Exercise aim:
Your answer should consist only of the lines below from the one with "right front paw: (747, 1945)" through the one with "left shoulder: (1196, 593)", copied exactly.

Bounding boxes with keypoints
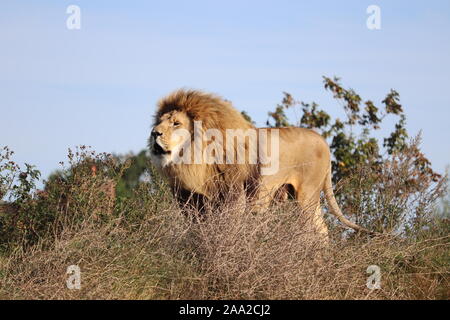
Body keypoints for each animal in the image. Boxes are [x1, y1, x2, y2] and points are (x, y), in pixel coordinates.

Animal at [149, 89, 368, 236]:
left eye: (176, 123)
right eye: (159, 121)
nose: (154, 133)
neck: (192, 159)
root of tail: (322, 140)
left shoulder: (234, 196)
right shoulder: (190, 201)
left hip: (306, 195)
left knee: (312, 230)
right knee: (322, 230)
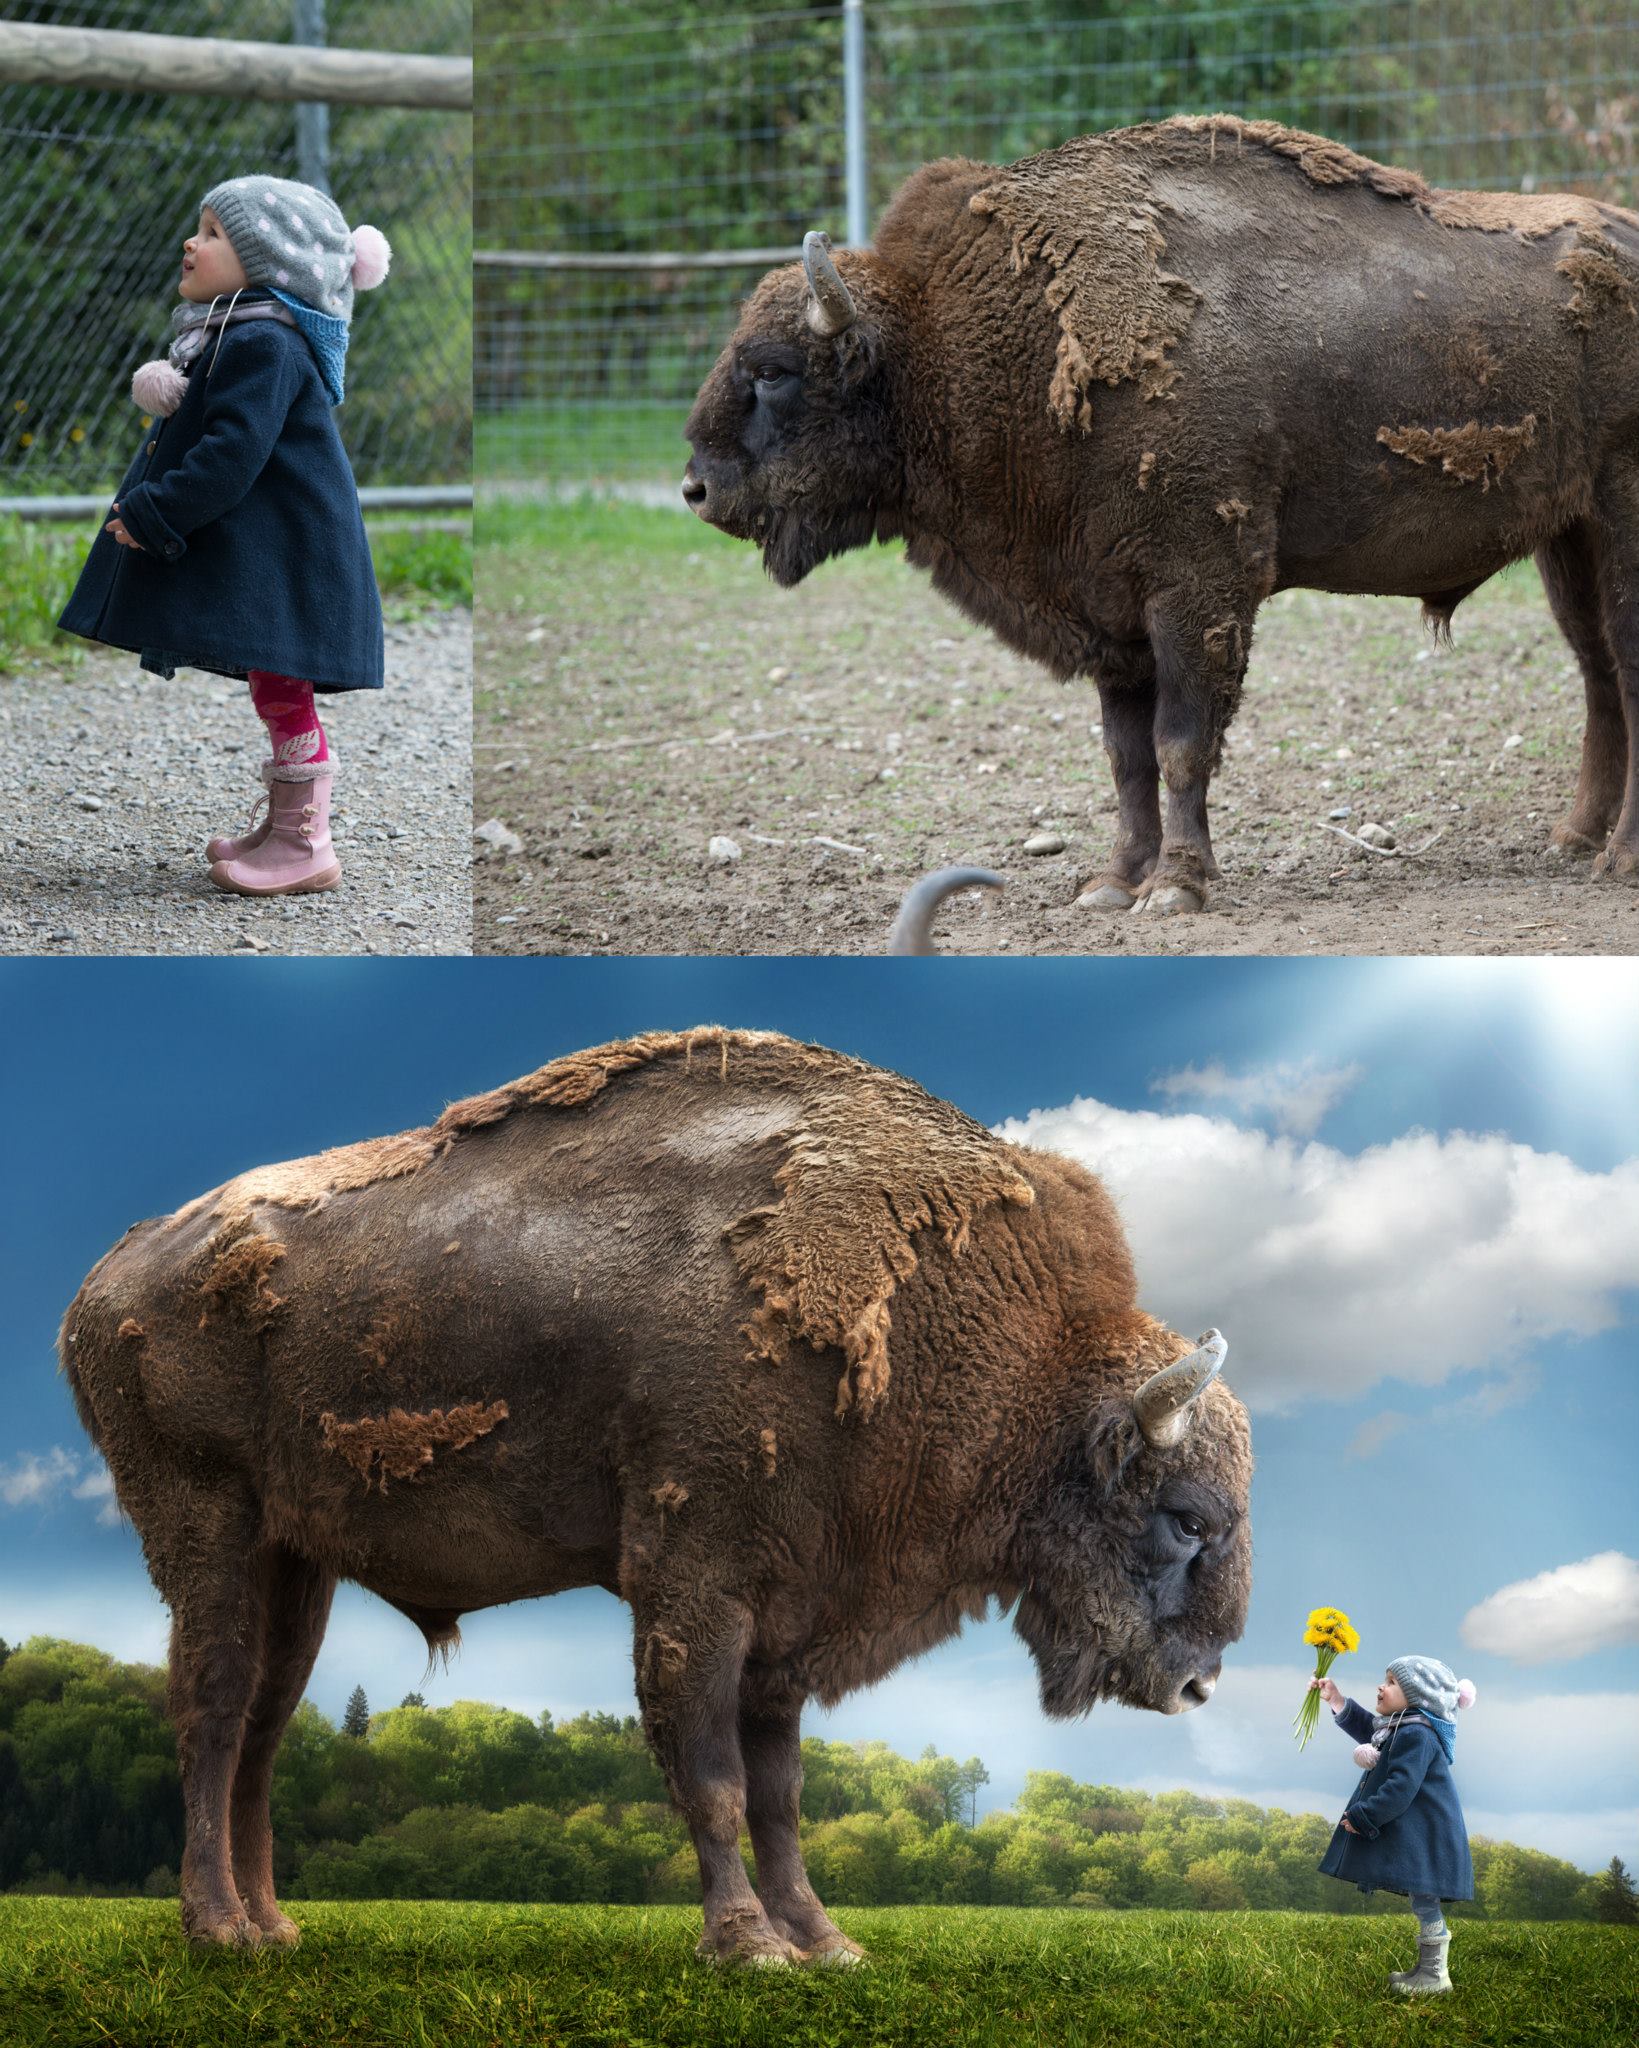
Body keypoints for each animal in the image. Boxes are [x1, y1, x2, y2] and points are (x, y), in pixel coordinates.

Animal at [57, 1032, 1245, 1957]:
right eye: (1186, 1517)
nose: (1199, 1686)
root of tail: (104, 1285)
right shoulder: (697, 1585)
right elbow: (710, 1773)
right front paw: (747, 1945)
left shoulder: (787, 1615)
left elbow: (780, 1792)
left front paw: (825, 1943)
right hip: (207, 1523)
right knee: (212, 1708)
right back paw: (215, 1927)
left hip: (294, 1557)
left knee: (266, 1722)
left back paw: (274, 1927)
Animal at [680, 110, 1639, 913]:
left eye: (772, 370)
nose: (696, 488)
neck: (947, 345)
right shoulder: (1111, 611)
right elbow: (1127, 757)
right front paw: (1113, 884)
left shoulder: (1196, 593)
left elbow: (1182, 743)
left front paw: (1176, 888)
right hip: (1566, 538)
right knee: (1597, 673)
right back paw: (1571, 839)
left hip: (1618, 521)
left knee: (1623, 670)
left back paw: (1616, 859)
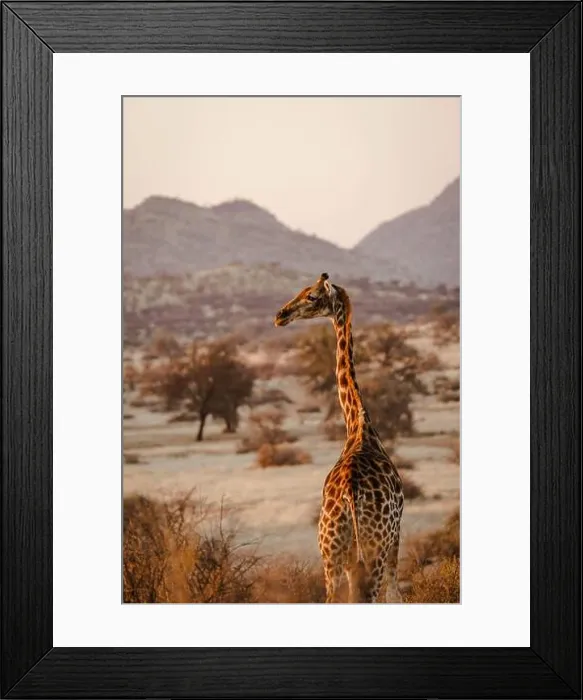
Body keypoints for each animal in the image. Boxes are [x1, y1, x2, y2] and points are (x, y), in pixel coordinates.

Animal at [274, 273, 404, 603]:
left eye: (311, 295)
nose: (280, 315)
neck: (358, 424)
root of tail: (350, 496)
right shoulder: (395, 536)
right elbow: (395, 596)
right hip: (371, 550)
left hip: (333, 553)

Reply to the exercise:
right front paw: (747, 1945)
left shoulder: (787, 1615)
left elbow: (780, 1792)
left front paw: (825, 1943)
right hip: (207, 1523)
right knee: (212, 1708)
right back paw: (215, 1927)
left hip: (294, 1557)
left knee: (266, 1722)
left back paw: (274, 1927)
Animal at [680, 110, 1639, 913]:
left eye: (772, 370)
nose: (696, 488)
neck: (947, 345)
right shoulder: (1111, 611)
right elbow: (1127, 757)
right front paw: (1113, 884)
left shoulder: (1196, 593)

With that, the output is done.